Amidst the Sturm und Drang of our singularly bizarre political season here in the USA, (please… one of these in a lifetime is quite enough…) the pull to the expedient and simple is strong…

I’ve written about simplistic thinking, about easy answers to difficult questions and about the wild appeal of conspiracy theories that, like a pantry stuffed with junk snacks, easily provide empty calories whilst handily giving the nutrients required for intellectual rigor or thoughtful engagement the drive-by treatment.

We’re in the Wild West of open range, untethered, distorted child and adolescent behavior and energies…

And – yes – it’s exhausting.

A bit more context:

The more complex things get – systems, organizations, relationships – the more difficult is it for the mind to get it’s cognitive arms around them. In the state of overwhelm that inevitably comes along when the complexity stakes rise, the mind locks up with the ego, develops tunnel-vision and traipses off on a heroic hunt for The Big Answer.

Most of us have at least some familiarity with idea of The Big Answer – you know, the one that takes care of All The Things once and for all, sweeps the slate clean, decidedly delineates “them” from ‘us” and, best of all, frees us from the burden of responsibility and the nasty business of feeling all the feels that go along with being responsible.

I mean, who doesn’t love The Big Answer…?

The Big Answer is the stuff of snappy political slogans.

It’s the plastic carrot of promise tied to the cardboard stick of entitlement.

It’s the hollow bombast of “I alone…” wannabe-saviors.

It’s the grandiose elevation of the refusal to admit – or reveal – that one might not actually know.

It’s the glaringly clear solution to all of the world’s most difficult problems that, after enough drinks to knock an elephant on its ass, becomes so blessedly obvious…
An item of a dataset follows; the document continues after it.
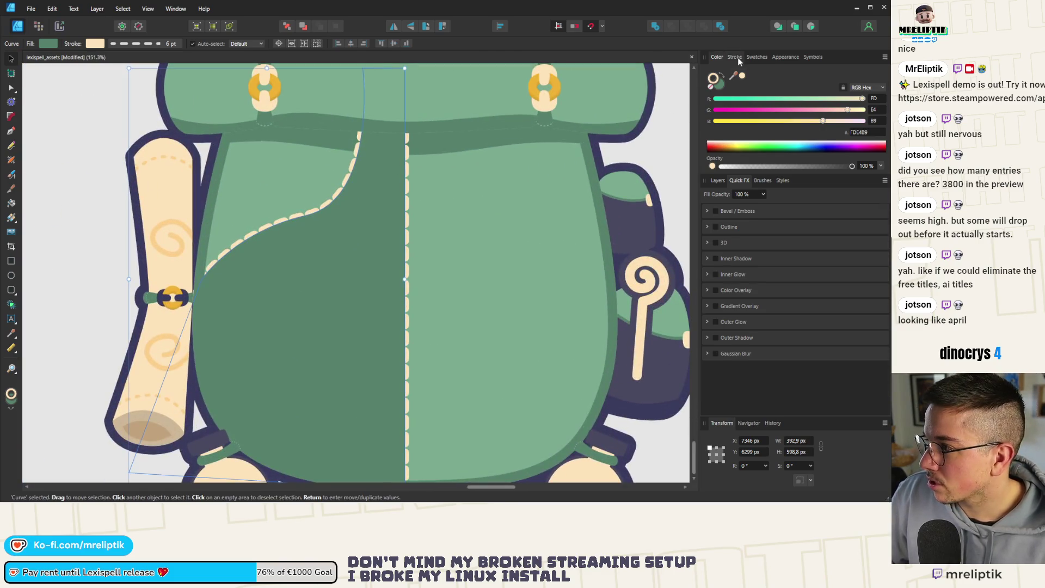
{"action": "left_click", "coordinate": [735, 58]}
{"action": "left_click", "coordinate": [742, 121]}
Followed, of course, by the angry grizzly bear of all hangovers.

The biggest challenge with The Big Answer is that it lives in the same fantasy realm as the Easter Bunny and the Great Pumpkin.

In other words, as attractive as the idea might be, it ain’t real.

Part of the job – the very essence of the work of moving through the world as a Conscious Adult – is to develop an appreciation for complexity, to seek it out and learn to engage with it. Key to doing that is stepping away from the adolescent pull to become the lone hero that saves the day – a seduction that’s ripe with all sorts of Hollywood romance…

Because the Conscious Adult recognizes – and embraces, when it comes down to it – the fact that the real world isn’t a predictable Hollywood production that neatly wraps in two hours…

Adults see that wishing things to be different than they are and pretending to know The Big Answer – even serving it up with mountains of the very best indulgent superlatives – won’t make the world’s complexity or real problems go away.

They know responding to complexity demands looking deeply inside one’s self, well beyond the studied, rational limitations of the cognitive mind – while also looking and reaching out to others for diverse opinions, new ideas, unseen options and unconsidered perspectives…

Because navigating our current chaotic mess is gonna take an entire village – and then some.